En Slovénie, elles se déroulent en principe vers la mi-juin, pour tenir compte du calendrier national slovène. On se souvient que, en 2019, les Autrichiens de Carinthie et les Slovènes ne sont pas tombés d’accord sur une date commune, événement sans précédent. Ceci a contraint l’Amicale à accomplir deux déplacements, à une semaine de distance…

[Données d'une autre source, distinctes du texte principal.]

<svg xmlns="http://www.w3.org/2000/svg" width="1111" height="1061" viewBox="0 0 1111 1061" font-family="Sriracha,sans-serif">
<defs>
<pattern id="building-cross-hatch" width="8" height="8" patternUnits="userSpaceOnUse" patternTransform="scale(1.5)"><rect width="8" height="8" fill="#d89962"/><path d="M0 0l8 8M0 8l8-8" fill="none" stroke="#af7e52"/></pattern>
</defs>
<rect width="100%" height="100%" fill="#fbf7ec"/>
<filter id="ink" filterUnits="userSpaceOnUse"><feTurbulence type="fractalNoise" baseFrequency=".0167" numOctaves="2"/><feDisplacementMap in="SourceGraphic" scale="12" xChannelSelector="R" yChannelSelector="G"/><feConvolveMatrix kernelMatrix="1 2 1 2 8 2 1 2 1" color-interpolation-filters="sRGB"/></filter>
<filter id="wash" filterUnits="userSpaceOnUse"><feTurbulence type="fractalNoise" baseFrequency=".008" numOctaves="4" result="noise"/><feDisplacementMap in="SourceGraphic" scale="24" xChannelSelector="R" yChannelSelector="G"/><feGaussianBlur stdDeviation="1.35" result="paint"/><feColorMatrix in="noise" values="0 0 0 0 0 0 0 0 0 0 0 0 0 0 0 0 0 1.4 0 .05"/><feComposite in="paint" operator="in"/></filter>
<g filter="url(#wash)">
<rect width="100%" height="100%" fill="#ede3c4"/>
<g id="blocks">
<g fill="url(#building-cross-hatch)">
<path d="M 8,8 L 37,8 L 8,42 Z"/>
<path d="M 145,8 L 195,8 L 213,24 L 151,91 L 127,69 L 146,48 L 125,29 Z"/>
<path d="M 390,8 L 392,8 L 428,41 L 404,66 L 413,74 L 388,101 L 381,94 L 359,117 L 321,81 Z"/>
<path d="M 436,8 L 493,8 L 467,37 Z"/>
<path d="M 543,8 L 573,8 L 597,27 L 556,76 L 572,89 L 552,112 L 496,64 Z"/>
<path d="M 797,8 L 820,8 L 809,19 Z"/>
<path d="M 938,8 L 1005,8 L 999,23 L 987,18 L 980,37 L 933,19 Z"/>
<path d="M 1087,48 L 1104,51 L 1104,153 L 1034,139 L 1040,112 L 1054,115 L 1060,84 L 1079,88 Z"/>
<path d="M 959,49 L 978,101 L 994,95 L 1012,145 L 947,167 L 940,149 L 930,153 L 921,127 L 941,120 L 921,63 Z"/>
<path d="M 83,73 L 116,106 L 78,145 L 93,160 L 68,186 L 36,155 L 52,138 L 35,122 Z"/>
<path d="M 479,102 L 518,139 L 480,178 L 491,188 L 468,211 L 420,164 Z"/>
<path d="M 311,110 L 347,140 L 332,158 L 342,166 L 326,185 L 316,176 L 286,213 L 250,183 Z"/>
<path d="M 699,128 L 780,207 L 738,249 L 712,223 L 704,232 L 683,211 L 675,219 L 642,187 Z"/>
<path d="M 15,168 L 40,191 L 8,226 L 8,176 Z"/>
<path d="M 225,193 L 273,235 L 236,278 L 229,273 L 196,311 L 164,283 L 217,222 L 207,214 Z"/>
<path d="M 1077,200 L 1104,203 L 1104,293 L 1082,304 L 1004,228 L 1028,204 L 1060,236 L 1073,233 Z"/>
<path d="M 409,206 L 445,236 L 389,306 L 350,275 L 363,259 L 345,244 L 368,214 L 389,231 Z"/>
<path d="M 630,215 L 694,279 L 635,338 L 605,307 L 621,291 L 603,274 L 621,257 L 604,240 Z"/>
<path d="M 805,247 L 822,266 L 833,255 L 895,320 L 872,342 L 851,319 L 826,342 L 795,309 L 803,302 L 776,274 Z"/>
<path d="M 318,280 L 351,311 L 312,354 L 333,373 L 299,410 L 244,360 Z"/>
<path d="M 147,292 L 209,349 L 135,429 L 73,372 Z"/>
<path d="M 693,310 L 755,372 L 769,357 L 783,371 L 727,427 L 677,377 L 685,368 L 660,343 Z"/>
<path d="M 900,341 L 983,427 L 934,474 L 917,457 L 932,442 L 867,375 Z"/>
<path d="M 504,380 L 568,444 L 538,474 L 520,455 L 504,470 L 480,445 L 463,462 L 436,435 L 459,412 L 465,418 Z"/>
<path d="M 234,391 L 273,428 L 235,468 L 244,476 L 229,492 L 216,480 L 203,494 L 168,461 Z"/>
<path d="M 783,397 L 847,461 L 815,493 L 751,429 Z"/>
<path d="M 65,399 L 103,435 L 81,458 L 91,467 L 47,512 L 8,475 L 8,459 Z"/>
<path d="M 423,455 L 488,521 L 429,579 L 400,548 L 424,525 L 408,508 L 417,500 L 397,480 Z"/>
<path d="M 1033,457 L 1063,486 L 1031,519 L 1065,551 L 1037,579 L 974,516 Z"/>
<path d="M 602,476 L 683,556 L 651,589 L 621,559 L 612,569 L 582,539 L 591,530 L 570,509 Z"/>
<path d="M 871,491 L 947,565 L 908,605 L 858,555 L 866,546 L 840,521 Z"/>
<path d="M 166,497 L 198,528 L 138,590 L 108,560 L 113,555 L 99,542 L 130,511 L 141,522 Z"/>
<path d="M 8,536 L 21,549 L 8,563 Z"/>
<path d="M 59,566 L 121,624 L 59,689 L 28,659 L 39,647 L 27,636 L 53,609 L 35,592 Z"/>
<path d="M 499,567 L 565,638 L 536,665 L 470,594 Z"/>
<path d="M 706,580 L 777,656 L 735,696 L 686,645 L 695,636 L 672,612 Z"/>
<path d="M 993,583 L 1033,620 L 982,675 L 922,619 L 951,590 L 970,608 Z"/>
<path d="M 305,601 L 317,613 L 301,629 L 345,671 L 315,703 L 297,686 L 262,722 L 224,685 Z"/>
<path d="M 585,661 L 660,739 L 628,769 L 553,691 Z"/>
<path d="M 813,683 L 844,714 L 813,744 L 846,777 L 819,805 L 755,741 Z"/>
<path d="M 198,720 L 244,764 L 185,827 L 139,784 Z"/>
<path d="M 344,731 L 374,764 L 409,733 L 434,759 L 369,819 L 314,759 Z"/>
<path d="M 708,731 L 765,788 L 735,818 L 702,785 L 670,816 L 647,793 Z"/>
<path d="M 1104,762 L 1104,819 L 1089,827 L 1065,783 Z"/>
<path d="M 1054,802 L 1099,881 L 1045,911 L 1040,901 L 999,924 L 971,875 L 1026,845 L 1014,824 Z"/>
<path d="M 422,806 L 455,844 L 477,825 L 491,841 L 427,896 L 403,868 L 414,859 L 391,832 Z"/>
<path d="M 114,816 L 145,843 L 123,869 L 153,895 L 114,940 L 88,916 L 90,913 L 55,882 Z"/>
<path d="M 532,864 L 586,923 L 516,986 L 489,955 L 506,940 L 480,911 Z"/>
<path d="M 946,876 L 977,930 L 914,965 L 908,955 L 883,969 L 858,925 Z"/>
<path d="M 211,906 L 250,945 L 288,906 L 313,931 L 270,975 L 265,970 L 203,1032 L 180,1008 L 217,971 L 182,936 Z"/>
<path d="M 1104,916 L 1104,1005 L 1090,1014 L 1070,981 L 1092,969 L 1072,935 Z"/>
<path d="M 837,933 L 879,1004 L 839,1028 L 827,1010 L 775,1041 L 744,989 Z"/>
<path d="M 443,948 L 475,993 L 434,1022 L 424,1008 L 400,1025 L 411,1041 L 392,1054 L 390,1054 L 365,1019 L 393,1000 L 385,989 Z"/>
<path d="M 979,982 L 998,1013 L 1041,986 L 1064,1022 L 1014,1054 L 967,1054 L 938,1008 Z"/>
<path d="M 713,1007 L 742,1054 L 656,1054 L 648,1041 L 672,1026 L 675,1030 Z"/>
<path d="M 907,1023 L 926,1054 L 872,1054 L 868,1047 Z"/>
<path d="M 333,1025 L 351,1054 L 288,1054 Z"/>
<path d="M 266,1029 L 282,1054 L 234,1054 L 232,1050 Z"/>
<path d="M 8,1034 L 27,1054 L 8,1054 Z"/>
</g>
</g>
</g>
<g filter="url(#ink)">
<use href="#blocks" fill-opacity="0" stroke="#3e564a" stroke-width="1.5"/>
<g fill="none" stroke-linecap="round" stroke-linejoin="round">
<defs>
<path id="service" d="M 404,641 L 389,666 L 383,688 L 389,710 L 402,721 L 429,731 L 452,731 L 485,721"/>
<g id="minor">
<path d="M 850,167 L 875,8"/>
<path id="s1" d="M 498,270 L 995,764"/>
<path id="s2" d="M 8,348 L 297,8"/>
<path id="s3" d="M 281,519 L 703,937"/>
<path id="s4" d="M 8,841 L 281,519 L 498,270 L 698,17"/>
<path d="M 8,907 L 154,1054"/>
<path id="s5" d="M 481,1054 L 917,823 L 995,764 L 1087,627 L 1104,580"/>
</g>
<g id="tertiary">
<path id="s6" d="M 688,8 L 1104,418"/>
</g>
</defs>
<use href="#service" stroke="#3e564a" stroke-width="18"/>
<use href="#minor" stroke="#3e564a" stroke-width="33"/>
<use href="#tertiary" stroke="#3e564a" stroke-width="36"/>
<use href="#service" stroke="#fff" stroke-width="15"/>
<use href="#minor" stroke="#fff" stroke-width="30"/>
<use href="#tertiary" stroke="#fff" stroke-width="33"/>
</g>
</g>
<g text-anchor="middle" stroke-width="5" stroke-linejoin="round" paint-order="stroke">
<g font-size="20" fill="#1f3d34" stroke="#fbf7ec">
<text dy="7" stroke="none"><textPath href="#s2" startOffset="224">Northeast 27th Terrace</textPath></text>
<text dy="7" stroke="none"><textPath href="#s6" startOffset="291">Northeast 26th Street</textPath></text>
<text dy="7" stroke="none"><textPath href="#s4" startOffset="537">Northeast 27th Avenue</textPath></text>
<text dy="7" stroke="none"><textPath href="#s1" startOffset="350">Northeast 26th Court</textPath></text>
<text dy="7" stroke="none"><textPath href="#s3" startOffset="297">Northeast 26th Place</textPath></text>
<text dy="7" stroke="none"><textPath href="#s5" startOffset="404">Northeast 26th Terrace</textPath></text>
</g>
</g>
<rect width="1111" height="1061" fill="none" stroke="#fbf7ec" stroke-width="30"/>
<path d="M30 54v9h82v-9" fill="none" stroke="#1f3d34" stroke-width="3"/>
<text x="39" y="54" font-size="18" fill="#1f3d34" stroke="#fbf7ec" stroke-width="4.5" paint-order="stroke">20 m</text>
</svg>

En ce printemps 2020, ainsi que nous l’avons indiqué il y a un mois, tous nos rendez-vous mémoriels publics sont supprimés. Nous avons donc décidé, alors que la décision d’annulation a été prise tardivement par les organisateurs autrichiens, de renoncer au voyage du 75ème anniversaire, les amis italiens et espagnols ayant fait de même. Pour nos trois pays réunis, ce sont des milliers de participants attristés, mais qui affirment le report sur 2021 des énergies mobilisées. – sur le thème de cette année : « une humanité sans frontières »… ! Puis le MKÖ (Mauthausen Komitee Österreich) a convaincu le Comité international de s’impliquer dans un programme de cérémonies « virtuelles » médiatisées auxquelles il était demandé à nos associations d’apporter des contributions. Ainsi, nous a-t-on assuré, tout aurait lieu comme d’habitude – ce que nous ne pensons pas du tout. C’est le contenu même du message envoyé par l’Amicale, et qui devrait trouver place dans la « cérémonie virtuelle » du 10 mai, à 11h.